(Task goal):
Show all lines from the material that carry the word "attachments".

(Given records):
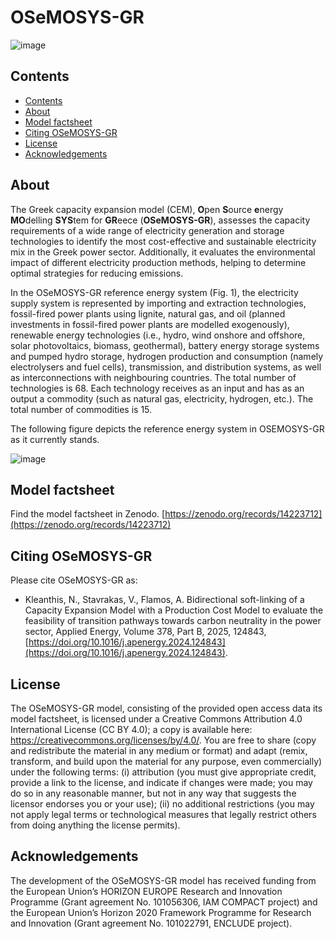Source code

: # OSeMOSYS-GR
![image](https://github.com/user-attachments/assets/478f8d19-1ed4-4a6a-a923-995422440a3c)
## Contents
- [Contents](#contents)
- [About](#about)
- [Model factsheet](#model-factsheet)
- [Citing OSeMOSYS-GR](#citing-osemosys-gr)
- [License](#license)
- [Acknowledgements](#acknowledgements)
## About
The Greek capacity expansion model (CEM), **O**pen **S**ource **e**nergy **MO**delling **SYS**tem for **GR**eece (**OSeMOSYS-GR**), assesses the capacity requirements of a wide range of electricity generation and storage technologies to identify the most cost-effective and sustainable electricity mix in the Greek power sector. Additionally, it evaluates the environmental impact of different electricity production methods, helping to determine optimal strategies for reducing emissions. 

In the OSeMOSYS-GR reference energy system (Fig. 1), the electricity supply system is represented by importing and extraction technologies, fossil-fired power plants using lignite, natural gas, and oil (planned investments in fossil-fired power plants are modelled exogenously), renewable energy technologies (i.e., hydro, wind onshore and offshore, solar photovoltaics, biomass, geothermal), battery energy storage systems and pumped hydro storage, hydrogen production and consumption (namely electrolysers and fuel cells), transmission, and distribution systems, as well as interconnections with neighbouring countries. The total number of technologies is 68. Each technology receives as an input and has as an output a commodity (such as natural gas, electricity, hydrogen, etc.). The total number of commodities is 15.

The following figure depicts the reference energy system in OSEMOSYS-GR as it currently stands.

![image](https://github.com/user-attachments/assets/6ba26f30-9941-4b33-b896-3c8a0fec8bb8)

## Model factsheet
  Find the model factsheet in Zenodo. [https://zenodo.org/records/14223712](https://zenodo.org/records/14223712)
## Citing OSeMOSYS-GR
Please cite OSeMOSYS-GR as:
- Kleanthis, N., Stavrakas, V., Flamos, A. Bidirectional soft-linking of a Capacity Expansion Model with a Production Cost Model to evaluate the feasibility of transition pathways towards carbon neutrality in the power sector, Applied Energy, Volume 378, Part B, 2025, 124843, [https://doi.org/10.1016/j.apenergy.2024.124843](https://doi.org/10.1016/j.apenergy.2024.124843).
## License
The OSeMOSYS-GR model, consisting of the provided open access data its model factsheet, is licensed under a Creative Commons Attribution 4.0 International License (CC BY 4.0); a copy is available here: https://creativecommons.org/licenses/by/4.0/. You are free to share (copy and redistribute the material in any medium or format) and adapt (remix, transform, and build upon the material for any purpose, even commercially) under the following terms: (i) attribution (you must give appropriate credit, provide a link to the license, and indicate if changes were made; you may do so in any reasonable manner, but not in any way that suggests the licensor endorses you or your use); (ii) no additional restrictions (you may not apply legal terms or technological measures that legally restrict others from doing anything the license permits).
## Acknowledgements
The development of the OSeMOSYS-GR model has received funding from the European Union’s HORIZON EUROPE Research and Innovation Programme (Grant agreement No. 101056306, IAM COMPACT project) and the European Union’s Horizon 2020 Framework Programme for Research and Innovation (Grant agreement No. 101022791, ENCLUDE project).
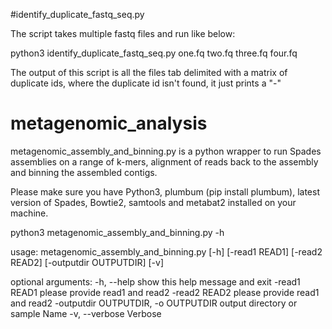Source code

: #identify_duplicate_fastq_seq.py

The script takes multiple fastq files and run like below:

python3 identify_duplicate_fastq_seq.py one.fq two.fq three.fq four.fq

The output of this script is all the files tab delimited with a matrix of duplicate ids, where the duplicate id isn't found, it just prints a "-"

# metagenomic_analysis
metagenomic_assembly_and_binning.py is a python wrapper to run Spades assemblies on a range of k-mers, alignment of reads back to the assembly and binning the assembled contigs.

Please make sure you have Python3, plumbum (pip install plumbum), latest version of Spades, Bowtie2, samtools and metabat2  installed on your machine.

python3 metagenomic_assembly_and_binning.py -h

usage: metagenomic_assembly_and_binning.py [-h] [-read1 READ1] [-read2 READ2]
                                           [-outputdir OUTPUTDIR] [-v]

optional arguments:
  -h, --help            show this help message and exit
  -read1 READ1          please provide read1 and read2
  -read2 READ2          please provide read1 and read2
  -outputdir OUTPUTDIR, -o OUTPUTDIR
                        output directory or sample Name
  -v, --verbose         Verbose
  

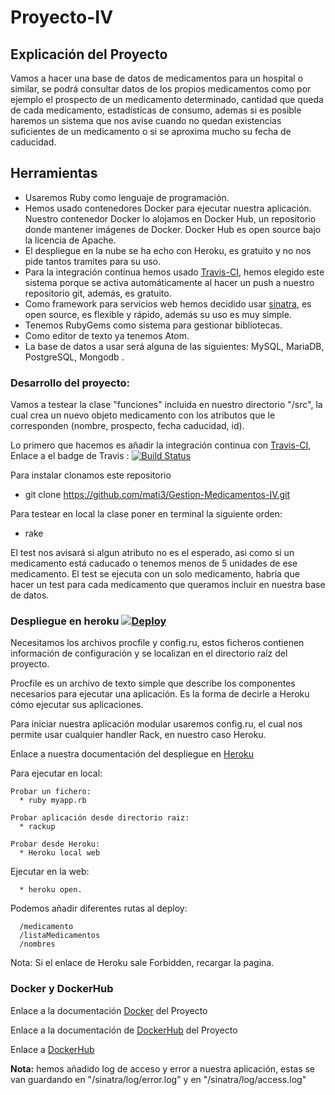 # Proyecto-IV

## Explicación del Proyecto

Vamos a hacer una base de datos de medicamentos para un hospital o similar, se podrá consultar datos de los propios medicamentos como por ejemplo el prospecto de un medicamento determinado, cantidad que queda de cada medicamento, estadísticas de consumo, ademas si es posible haremos un sistema que nos avise cuando no quedan existencias suficientes de un medicamento o si se aproxima mucho su fecha de caducidad.

## Herramientas

* Usaremos Ruby como lenguaje de programación.
* Hemos usado contenedores Docker para ejecutar nuestra aplicación. Nuestro contenedor Docker lo alojamos en Docker Hub, un repositorio donde mantener imágenes de Docker. Docker Hub es open source bajo la licencia de Apache.
* El despliegue en la nube se ha echo con Heroku, es gratuito y no nos pide tantos tramites para su uso.
* Para la integración continua hemos usado [Travis-CI](https://travis-ci.com/), hemos elegido este sistema porque se activa automáticamente al hacer un push a nuestro repositorio git, además, es gratuito.
* Como framework para servicios web hemos decidido usar [sinatra](http://sinatrarb.com/), es open source, es flexible y rápido, además su uso es muy simple.
* Tenemos RubyGems como sistema para gestionar bibliotecas.
* Como editor de texto ya tenemos Atom.
* La base de datos a usar será alguna de las siguientes: MySQL, MariaDB, PostgreSQL, Mongodb .

### Desarrollo del proyecto:

Vamos a testear la clase "funciones" incluida en nuestro directorio "/src", la cual crea un nuevo objeto medicamento con los atributos que le corresponden (nombre, prospecto, fecha caducidad, id).

Lo primero que hacemos es añadir la integración continua con [Travis-CI](https://travis-ci.com/), Enlace a el badge de Travis : [![Build Status](https://travis-ci.com/mati3/Gestion-Medicamentos-IV.svg?branch=master)](https://travis-ci.com/mati3/Gestion-Medicamentos-IV)

Para instalar clonamos este repositorio

  * git clone https://github.com/mati3/Gestion-Medicamentos-IV.git

Para testear en local la clase poner en terminal la siguiente orden:

  * rake

El test nos avisará si algun atributo no es el esperado, asi como si un medicamento está caducado o tenemos menos de 5 unidades de ese medicamento. El test se ejecuta con un solo medicamento, habria que hacer un test para cada medicamento que queramos incluir en nuestra base de datos.

### Despliegue en heroku [![Deploy](https://www.herokucdn.com/deploy/button.svg)](https://app-gestion-medicamentos.herokuapp.com/)

Necesitamos los archivos procfile y config.ru, estos ficheros contienen información de configuración y se localizan en el directorio raíz del proyecto.

Procfile es un archivo de texto simple que describe los componentes necesarios para ejecutar una aplicación. Es la forma de decirle a Heroku cómo ejecutar sus aplicaciones.

Para iniciar nuestra aplicación modular usaremos config.ru, el cual nos permite usar cualquier handler Rack, en nuestro caso Heroku.

Enlace a nuestra documentación del despliegue en [Heroku](https://github.com/mati3/Gestion-Medicamentos-IV/blob/master/doc/heroku.md)

Para ejecutar en local:

    Probar un fichero:
      * ruby myapp.rb

    Probar aplicación desde directorio raiz:
      * rackup

    Probar desde Heroku:
      * Heroku local web

Ejecutar en la web:

      * heroku open.


Podemos añadir diferentes rutas al deploy:

      /medicamento
      /listaMedicamentos
      /nombres

Nota: Si el enlace de Heroku sale Forbidden, recargar la pagina.

### Docker y DockerHub

Enlace a la documentación [Docker](https://github.com/mati3/Gestion-Medicamentos-IV/blob/master/doc/docker.md) del Proyecto

Enlace a la documentación de [DockerHub](https://github.com/mati3/Gestion-Medicamentos-IV/blob/master/doc/docker-hub.md) del Proyecto

Enlace a [DockerHub](https://hub.docker.com/r/mati331/gestion-medicamentos-iv/)


**Nota:** hemos añadido log de acceso y error a nuestra aplicación, estas se van guardando en "/sinatra/log/error.log" y en "/sinatra/log/access.log"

(Finished task):
![image](https://github.com/user-attachments/assets/478f8d19-1ed4-4a6a-a923-995422440a3c)
![image](https://github.com/user-attachments/assets/6ba26f30-9941-4b33-b896-3c8a0fec8bb8)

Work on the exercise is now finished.